Sunday, January 27, 2008

Rainy Sunday Reading

I wanted to highlight some great reads on the internet recently:

Brave New Leaf
has the text of a letter from Shell CEO Jeroen van der Veer regarding peak oil. It's a very interesting, not to mention surprising letter from Shell. Here's a key nugget:

Regardless of which route we choose, the world's current predicament limits our maneuvering room. We are experiencing a step-change in the growth rate of energy demand due to population growth and economic development, and Shell estimates that after 2015 supplies of easy-to-access oil and gas will no longer keep up with demand.


Elsewhere, Chile tipped her readers off to a fascinating National Geographic article regarding the drying of the Southwest (including Phoenix, Las Vegas, San Diego, and our very own Hell-A.) It's so worthwile, that I wanted to call attention to the article as well. As bad as the news is (and it's bad)I found some reason for optimism here as well:

Every utility in the Southwest now preaches conservation and sustainability, sometimes very forcefully. Las Vegas has prohibited new front lawns, limited the size of back ones, and offers people two dollars a square foot to tear existing ones up and replace them with desert plants. Between 2002 and 2006, the Vegas metro area actually managed to reduce its total consumption of water by around 20 percent, even though its population had increased substantially.
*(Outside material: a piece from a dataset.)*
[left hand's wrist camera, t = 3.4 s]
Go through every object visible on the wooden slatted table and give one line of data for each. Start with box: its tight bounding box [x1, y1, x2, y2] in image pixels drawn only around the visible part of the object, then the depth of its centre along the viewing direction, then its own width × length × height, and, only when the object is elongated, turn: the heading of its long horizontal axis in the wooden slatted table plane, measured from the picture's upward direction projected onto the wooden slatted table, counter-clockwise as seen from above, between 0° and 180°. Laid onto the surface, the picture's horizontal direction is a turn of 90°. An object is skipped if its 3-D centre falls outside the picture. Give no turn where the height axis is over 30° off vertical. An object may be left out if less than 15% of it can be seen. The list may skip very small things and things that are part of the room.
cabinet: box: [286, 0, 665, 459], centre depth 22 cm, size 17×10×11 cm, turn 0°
Lastly, an absolute must read from Scientific American: a plan to produce 69% of the U.S.'s electricity and 35% of its total energy needs by 2050 through solar energy. Here's a taste:

Solar energy’s potential is off the chart. The energy in sunlight striking the earth for 40 minutes is equivalent to global energy consumption for a year. The U.S. is lucky to be endowed with a vast resource; at least 250,000 square miles of land in the Southwest alone are suitable for constructing solar power plants, and that land receives more than 4,500 quadrillion British thermal units (Btu) of solar radiation a year. Converting only 2.5 percent of that radiation into electricity would match the nation’s total energy consumption in 2006.
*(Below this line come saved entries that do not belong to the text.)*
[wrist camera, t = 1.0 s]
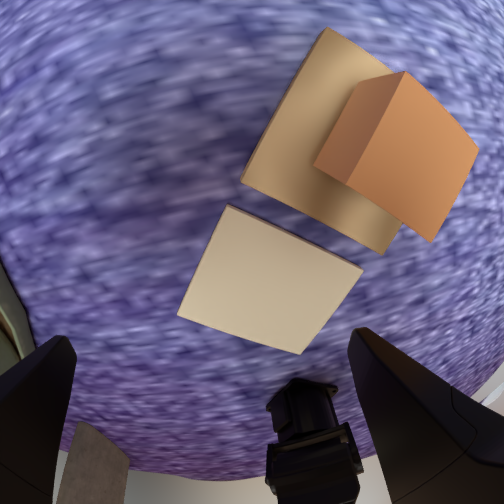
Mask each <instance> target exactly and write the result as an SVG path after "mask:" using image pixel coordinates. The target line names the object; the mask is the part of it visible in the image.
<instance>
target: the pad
mask: <svg viewBox="0 0 504 504" xmlns="http://www.w3.org/2000/svg"><path fill="white" fill-rule="evenodd" d="M362 273H363V269H362V268H361V267H359V266H357V265H355V264H353V263H351V262H349V261H347V260H345V259H343V258H341V257H339V256H337V255H335V254H333V253H331V252H329V251H327V250H325V249H323V248H321V247H319V246H317V245H315V244H313V243H311V242H309V241H306V240H304V239H302V238H300V237H298V236H296V235H294V234H292V233H290V232H288V231H285V230H283V229H281V228H279V227H277V226H275V225H273V224H270V223H268V222H266V221H264V220H262V219H260V218H258V217H255V216H253V215H251V214H249V213H247V212H244V211H242V210H240V209H238V208H236V207H233V206H231V205H229V204H227V205H226V207H225V209H224V211H223V213H222V215H221V217H220V219H219V221H218V224H217V226H216V228H215V230H214V232H213V234H212V236H211V238H210V240H209V243H208V245H207V247H206V249H205V251H204V253H203V255H202V258H201V260H200V262H199V264H198V266H197V268H196V271H195V273H194V275H193V277H192V280H191V282H190V284H189V286H188V288H187V291H186V293H185V295H184V298H183V300H182V302H181V304H180V307H179V309H178V312H177V315H178V316H181V317H184V318H186V319H189V320H192V321H194V322H197V323H200V324H203V325H206V326H208V327H211V328H214V329H217V330H220V331H223V332H226V333H229V334H232V335H235V336H238V337H241V338H244V339H248V340H251V341H254V342H257V343H261V344H264V345H267V346H271V347H274V348H278V349H281V350H285V351H288V352H292V353H296V354H299V355H300V354H301V353H302V352H303V351H304V349H305V348H306V347H307V346H308V345H309V343H310V342H311V341H312V340H313V338H314V337H315V336H316V335H317V333H318V332H319V331H320V330H321V328H322V327H323V326H324V325H325V323H326V322H327V321H328V319H329V318H330V317H331V316H332V314H333V313H334V312H335V310H336V309H337V308H338V306H339V305H340V304H341V302H342V301H343V299H344V298H345V297H346V295H347V294H348V293H349V291H350V290H351V288H352V287H353V286H354V284H355V283H356V281H357V280H358V279H359V277H360V276H361V274H362Z"/></svg>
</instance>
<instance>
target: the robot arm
mask: <svg viewBox="0 0 504 504" xmlns="http://www.w3.org/2000/svg"><path fill="white" fill-rule="evenodd" d="M347 352H348V358H349V362H350V366H351V370H352V374H353V379H354V383H355V387H356V392H357V396H358V399H359V402H360V405H361V408H362V410H363V413H364V416H365V419H366V422H367V425H368V428H369V431H370V434H371V437H372V440H373V443H374V446H375V449H376V452H377V455H378V458H379V461H380V465H381V468H382V471H383V475H384V478H385V481H386V485H387V488H388V492H389V495H390V498H391V502H392V504H504V416H502V415H500V414H498V413H496V412H494V411H493V410H491V409H489V408H487V407H485V406H483V405H482V404H480V403H478V402H476V401H474V400H473V399H471V398H470V397H468V396H467V395H465V394H464V393H462V392H461V391H459V390H458V389H456V388H455V387H453V386H450V384H449V383H447V382H446V381H444V380H443V379H442V378H440V377H439V376H437V375H436V374H434V373H433V372H431V371H430V370H428V369H427V368H426V367H424V366H423V365H421V364H420V363H418V362H417V361H415V360H414V359H412V358H411V357H409V356H408V355H407V354H405V353H404V352H402V351H401V350H399V349H398V348H396V347H395V346H393V345H392V344H390V343H389V342H388V341H386V340H385V339H383V338H382V337H380V336H379V335H377V334H376V333H374V332H373V331H371V330H370V329H369V328H367V327H361V328H355V329H353V331H352V333H351V337H350V341H349V345H348V350H347ZM76 362H77V355H76V352H75V351H74V349H73V347H72V345H71V343H70V341H69V339H68V338H67V337H66V336H62V335H56V336H54V337H53V338H51V339H50V340H48V341H47V342H45V343H44V344H43V345H41V346H40V347H38V348H37V349H36V350H34V351H33V352H32V353H30V354H29V355H27V356H26V357H25V358H23V359H22V360H21V361H19V362H18V363H16V364H15V365H14V366H12V367H11V368H10V369H8V370H7V371H6V372H4V373H3V374H2V375H0V504H52V502H53V501H52V500H53V489H54V479H55V472H56V465H57V458H58V452H59V446H60V441H61V436H62V431H63V426H64V422H65V417H66V413H67V409H68V405H69V400H70V395H71V390H72V384H73V378H74V372H75V367H76ZM337 392H338V387H337V386H332V385H326V384H321V383H315V382H310V381H305V380H300V379H293V380H292V381H291V382H290V383H289V384H288V385H287V386H286V387H285V388H284V389H283V390H282V391H281V392H280V393H279V394H278V395H277V396H276V397H275V398H274V399H273V400H272V401H271V402H270V403H269V404H268V405H267V406H266V411H268V412H271V415H272V422H273V429H274V432H275V433H277V434H278V441H279V443H275V444H273V443H272V444H268V450H267V459H266V477H265V483H266V484H267V485H269V486H270V489H271V491H272V493H273V494H274V495H276V496H277V499H278V504H355V502H356V500H357V497H358V494H359V491H360V484H359V481H358V477H357V475H358V474H361V473H363V472H364V470H363V466H362V462H361V459H360V455H359V452H358V449H357V446H356V443H355V440H354V437H353V435H352V432H351V429H350V426H349V423H348V422H345V423H343V424H341V425H339V423H338V420H337V416H336V413H335V410H334V407H333V404H332V401H331V397H333V396H334V395H335V394H336V393H337ZM347 442H348V443H347Z"/></svg>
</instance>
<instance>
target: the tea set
mask: <svg viewBox="0 0 504 504" xmlns="http://www.w3.org/2000/svg"><path fill="white" fill-rule="evenodd" d="M34 350H36V349H35V346H34V343H33V339H32V336H31V332H30V329H29V325H28V321H27V317H26V312H25V310H24V308H23V307H22V305H21V303H20V301H19V299H18V298H17V296H16V294H15V292H14V290H13V288H12V286H11V284H10V282H9V280H8V278H7V276H6V274H5V272H4V270H3V268H2V265H1V263H0V375H2V374H3V373H4V372H6V371H7V370H8V369H10V368H11V367H12V366H14V365H15V364H16V363H18V362H19V361H21V360H22V359H23V358H25V357H26V356H27V355H29V354H30V353H32V352H33V351H34Z"/></svg>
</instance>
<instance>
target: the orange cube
mask: <svg viewBox="0 0 504 504" xmlns="http://www.w3.org/2000/svg"><path fill="white" fill-rule="evenodd" d="M478 151H479V148H478V147H477V145H476V144H475V143H474V141H473V140H472V139H471V138H470V136H469V135H468V134H467V133H466V132H465V130H464V129H463V128H462V127H461V126H460V125H459V123H458V122H457V121H456V120H455V119H454V118H453V117H452V115H451V114H450V113H449V112H448V111H447V110H446V109H445V108H444V107H443V106H442V105H441V104H440V103H439V102H438V101H437V100H436V99H435V98H434V97H433V96H432V95H431V94H430V93H429V92H428V91H427V90H426V89H425V88H424V87H423V86H422V85H421V84H420V83H419V82H418V81H416V80H415V79H414V78H413V77H412V76H411V75H410V74H409V73H407V72H406V71H403V72H398V73H393V74H388V75H384V76H379V77H375V78H371V79H367V80H363V81H359V82H358V84H357V86H356V88H355V89H354V91H353V93H352V95H351V97H350V99H349V100H348V102H347V104H346V106H345V108H344V110H343V111H342V113H341V115H340V117H339V119H338V121H337V122H336V124H335V126H334V128H333V130H332V132H331V133H330V135H329V137H328V139H327V141H326V142H325V144H324V146H323V148H322V150H321V152H320V153H319V155H318V157H317V159H316V161H315V162H314V164H313V166H314V167H316V168H318V169H320V170H321V171H323V172H325V173H326V174H328V175H330V176H332V177H333V178H335V179H337V180H338V181H340V182H342V183H343V184H345V185H346V186H348V187H350V188H351V189H353V190H354V191H356V192H358V193H359V194H361V195H362V196H364V197H365V198H367V199H368V200H370V201H372V202H373V203H375V204H376V205H378V206H379V207H381V208H382V209H383V210H385V211H386V212H388V213H389V214H391V215H392V216H394V217H395V218H397V219H398V220H400V221H401V222H402V223H404V224H405V225H407V226H408V227H409V228H411V229H412V230H414V231H415V232H416V233H418V234H419V235H420V236H422V237H423V238H424V239H426V240H427V241H428V242H430V243H431V242H432V240H433V239H434V237H435V235H436V234H437V232H438V230H439V229H440V227H441V225H442V224H443V222H444V220H445V218H446V217H447V215H448V213H449V211H450V209H451V207H452V206H453V204H454V202H455V200H456V198H457V196H458V194H459V192H460V190H461V188H462V186H463V184H464V182H465V180H466V178H467V176H468V174H469V172H470V169H471V167H472V165H473V163H474V161H475V158H476V156H477V154H478Z"/></svg>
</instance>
There's a lot of depressing information and statistics out there, and peak oil and climate change are reasons for grave concern. But in a world of limited resources, I believe very firmly in one virtually limitless resource: human ingenuity and adaptability. Every time I get depressed about the world around me, I remind myself of this. We can effect change. We just have to want change.

1 comment:

Sam said...

Thanks god about Las Vegas' prohibition! I personally, don't think anyone should even be living there...but whatever.